[start Passage to read]

Graphs in Game Theory
Graphs in Game Theory
Introduction
Game theory is a field of mathematics that studies decision-making in situations where multiple players interact with each other. It has been widely used in economics, political science, psychology, and other fields to model human behaviour in strategic situations. One of the key concepts in game theory is the use of graphs to represent the relationships among players and the outcomes of their actions. In this blog post, we will explore the power of graphs in game theory and provide examples of games that can be represented using graphs.
Graphs are mathematical structures that represent the relationships between objects. In game theory, graphs are used to represent the relationships between players and the outcomes of their actions. A graph consists of a set of nodes or vertices, and a set of edges that connect the nodes. Each node represents a player or an outcome of their actions, while each edge represents the relationship between the players or the outcome of their actions.
The use of graphs in game theory allows us to model complex interactions between players in a simple and intuitive way. By using graphs, we can easily visualise the relationships between players and the outcomes of their actions, and we can analyse the behaviour of players in different scenarios.
Types of Graphs in Game Theory
There are several types of graphs that are used in game theory, including directed graphs, undirected graphs, weighted graphs, and bipartite graphs. Each type of graph has its own set of properties that make it suitable for different types of games.
1. Directed Graphs
Directed graphs are graphs in which the edges have a direction. In other words, each edge goes from one node to another in a specific direction. Directed graphs are often used to represent games in which players make sequential moves, such as chess or poker.
2. Undirected Graphs
Undirected graphs are graphs in which the edges do not have a direction. In other words, each edge connects two nodes without indicating a specific direction. Undirected graphs are often used to represent games in which players make simultaneous moves, such as rock-paper-scissors or the prisoner’s dilemma.

[end Passage to read]

* **Things to do**:
#1 Rewrite the passage on graphs in game theory, starting at "2. Undirected Graphs" and ending at "the prisoner’s dilemma.", with "rock-paper-scissors" replaced by "matching pennies".
#2 Extend the passage on graphs in game theory, picking up after its final sentence.
The items after this passage are not needed for any of the work.

[start Records shown]

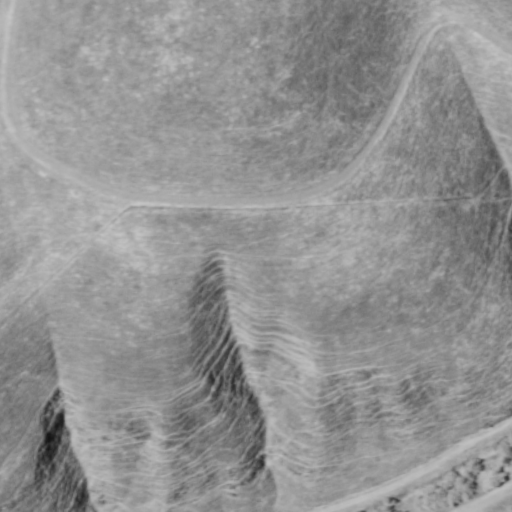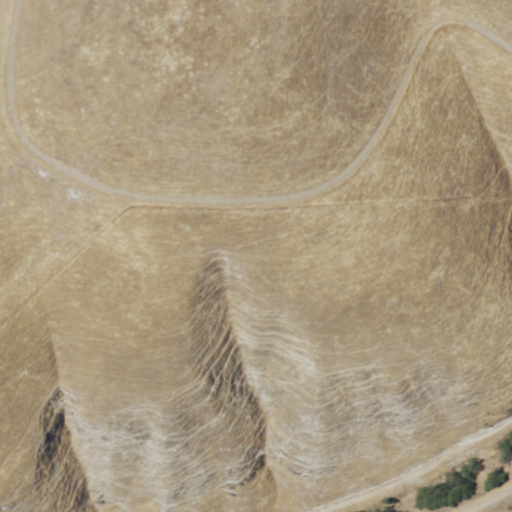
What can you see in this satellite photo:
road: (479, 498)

[end Records shown]
[start Records shown]

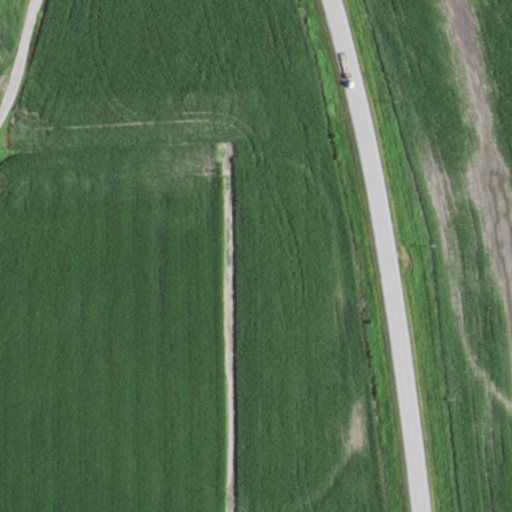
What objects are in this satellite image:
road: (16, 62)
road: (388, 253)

[end Records shown]

* **Written answers**:
#1
2. Undirected Graphs
Undirected graphs are graphs in which the edges do not have a direction. In other words, each edge connects two nodes without indicating a specific direction. Undirected graphs are often used to represent games in which players make simultaneous moves, such as matching pennies or the prisoner’s dilemma.

#2
3. Weighted Graph
Weighted graphs are graphs in which the edges have a weight or a value associated with them. The weight or value of an edge represents the cost or benefit of a particular action or outcome. Weighted graphs are often used to represent games in which players have different preferences or utilities, such as the ultimatum game or the bargaining game.
4. Bipartite Graphs
Bipartite graphs are graphs in which the nodes can be divided into two disjoint sets, and the edges only connect nodes from different sets. Bipartite graphs are often used to represent games in which players have different roles or functions, such as the principal-agent game or the market game.
Examples of Games Represented Using Graphs
Now that we have introduced the concept of graphs in game theory, let’s look at some examples of games that can be represented using graphs.” Rock-Paper-Scissors:
This is a simple game where two players simultaneously choose one of three options: rock, paper, or scissors. The winner is determined by a set of rules that dictate which option beats which, and the goal is to win as many rounds as possible.
Graphs can be used to analyse the outcomes of rock-paper-scissors games. One common way to represent the game is by creating a circular graph, with the three options (rock, paper, scissors) placed at equal distances around the circle. Each option is then connected to the two other options by an edge, representing the outcomes of a game.
For example, if rock beats scissors, a directed edge is drawn from rock to scissors. Similarly, paper beats rock, so an edge is drawn from paper to rock, and scissors beats paper, so an edge is drawn from scissors to paper. The resulting graph will have a total of nine edges, with each option having two edges connected to it.
This graph can then be used to analyse the properties of the rock-paper-scissors game. For example, we can see that the graph is symmetric, meaning that each option has the same number of incoming and outgoing edges. This symmetry indicates that each option has an equal chance of winning, as long as the players choose randomly.
We can also use the graph to analyse strategies for playing the game. For example, if we know that our opponent tends to choose rock more often than the other options, we might choose paper more often to take advantage of this bias. By looking at the graph, we can see that paper beats rock and loses to scissors, so this strategy could be effective.
Overall, graphs can be a useful tool for analysing the properties and strategies of games like rock-paper-scissors.
Chess:
Chess is a complex strategy game that involves multiple pieces with different movements and objectives. The game can be represented using a “chessboard graph” that shows the positions of all the pieces and their possible moves. This graph can be used to calculate possible outcomes and to develop strategies for winning the game.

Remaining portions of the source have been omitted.